Брат Антуан тоже откашлялся. Гортанный, отчаянный звук.
– Гомо, – произнес он.
И старший инспектор наконец начал понимать: они хотят, чтобы он понял не слово, а звук. Но их мысль по-прежнему оставалась для Гамаша тайной.
– Désolé, mon père, но я правда не понимаю.
– Ecce homo.
Эти слова произнес не брат Антуан, а Благодатная церковь, словно заговорили сами камни.
Потом из-за колонн появился доминиканец.
– Вот что, по-видимому, имеют в виду настоятель и регент. Верно?
Два монаха уставились на брата Себастьяна, потом кивнули. Они смотрели на него если не совсем воинственно, то уж по меньшей мере недоброжелательно. Но поздно. Незваный гость из Ватикана уже заявился в монастырь. И казалось, успевал повсюду.
Гамаш взглянул на стоящих бок о бок гильбертинцев. Не явление ли доминиканца перекинуло мостик через пропасть, разделявшую прежде двух монахов? Общий враг? Приятный, незаметный монах в белой мантии, сидевший так тихо, но занимавший столько пространства?
– Мы думаем, что приор не откашливался, – сказал брат Симон, переводя взгляд с доминиканца на Гамаша. – А произнес два слова. «Ecce» и «homo».
Глаза Гамаша расширились. Ecce. Но с гортанным латинским произношением. Возможно.

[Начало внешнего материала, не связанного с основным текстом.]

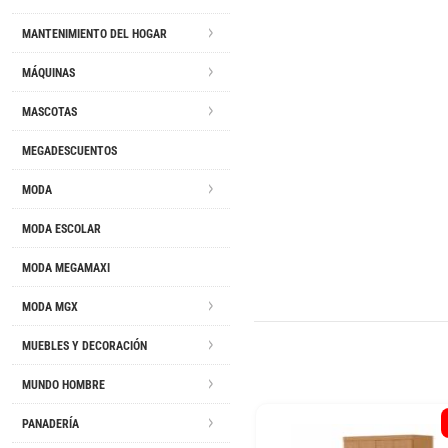
MANTENIMIENTO DEL HOGAR
MÁQUINAS
MASCOTAS
MEGADESCUENTOS
MODA
MODA ESCOLAR
MODA MEGAMAXI
MODA MGX
MUEBLES Y DECORACIÓN
MUNDO HOMBRE
PANADERÍA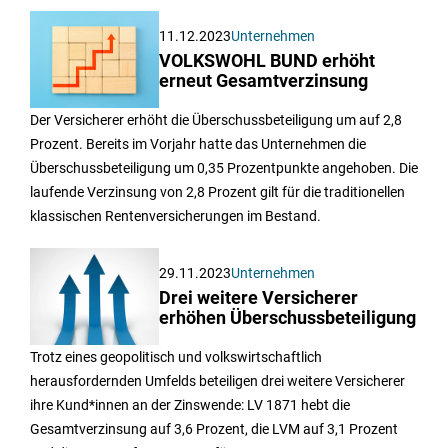
11.12.2023
Unternehmen
VOLKSWOHL BUND erhöht
erneut Gesamtverzinsung
Der Versicherer erhöht die Überschussbeteiligung um auf 2,8
Prozent. Bereits im Vorjahr hatte das Unternehmen die
Überschussbeteiligung um 0,35 Prozentpunkte angehoben. Die
laufende Verzinsung von 2,8 Prozent gilt für die traditionellen
klassischen Rentenversicherungen im Bestand.
29.11.2023
Unternehmen
Drei weitere Versicherer
erhöhen Überschussbeteiligung
Trotz eines geopolitisch und volkswirtschaftlich
herausfordernden Umfelds beteiligen drei weitere Versicherer
ihre Kund*innen an der Zinswende: LV 1871 hebt die
Gesamtverzinsung auf 3,6 Prozent, die LVM auf 3,1 Prozent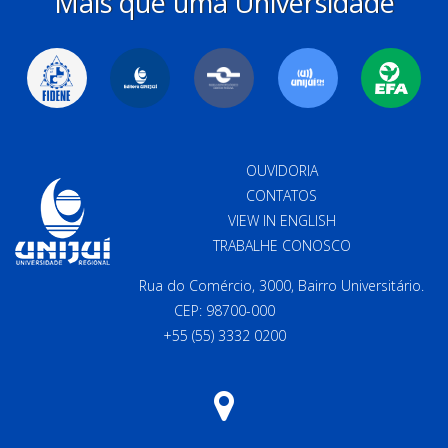
Mais que uma Universidade
OUVIDORIA
CONTATOS
VIEW IN ENGLISH
TRABALHE CONOSCO
Rua do Comércio, 3000, Bairro Universitário.
CEP: 98700-000
+55 (55) 3332 0200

Настоятель повторил это так, как мог бы сказать приор. Человек, выдавливающий из себя слово. Умирающий человек с гортанным словом, застрявшим у него в горле.
Ecce homo.
Гамаш знал эти слова, но не мог вспомнить их смысл.
– И что они означают?
– Эти слова Понтий Пилат обратил к толпе, – проговорил брат Себастьян. – Когда вывел избитого, окровавленного Иисуса, чтобы показать им.

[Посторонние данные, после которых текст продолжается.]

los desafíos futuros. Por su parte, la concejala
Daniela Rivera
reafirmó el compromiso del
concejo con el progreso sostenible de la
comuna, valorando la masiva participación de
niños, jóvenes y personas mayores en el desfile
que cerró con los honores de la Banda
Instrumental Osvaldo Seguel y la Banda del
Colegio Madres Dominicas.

– Показать им что? Я не понимаю, – повторил Гамаш.
– Ecce homo, – сказал настоятель. – Се человек.
Было почти девять часов, поздно по монастырским понятиям, и брат Себастьян оставил трех собеседников и направился к кельям. Брат Антуан подождал минуту и, когда доминиканец исчез из виду, тоже ушел, коротко кивнув настоятелю.
– Обстоятельства изменились, – заметил Гамаш.

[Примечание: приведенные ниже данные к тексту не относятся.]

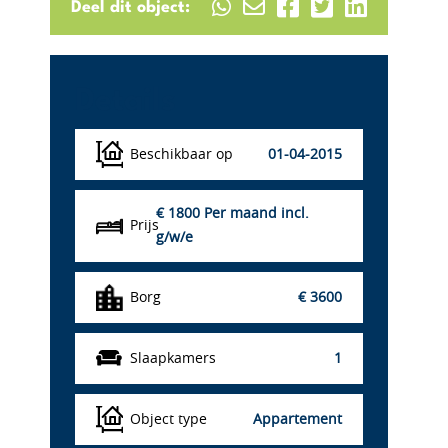
Deel dit object:
Details
Beschikbaar op
01-04-2015
€ 1800
Per maand incl.
Prijs
g/w/e
Borg
€ 3600
Slaapkamers
1
Object type
Appartement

Отец Филипп не стал возражать, настаивать на том, будто никаких проблем в монастыре нет. Он просто кивнул, проводив взглядом более молодого монаха, который направился к двери в дальнем конце церкви:
– Из него получится прекрасный регент. Может быть, даже лучше, чем Матье. Брат Антуан любит песнопения. Но Бога он любит сильнее.
Старший инспектор кивнул. Да. Вот в чем самая суть загадки. Не в ненависти, а в любви.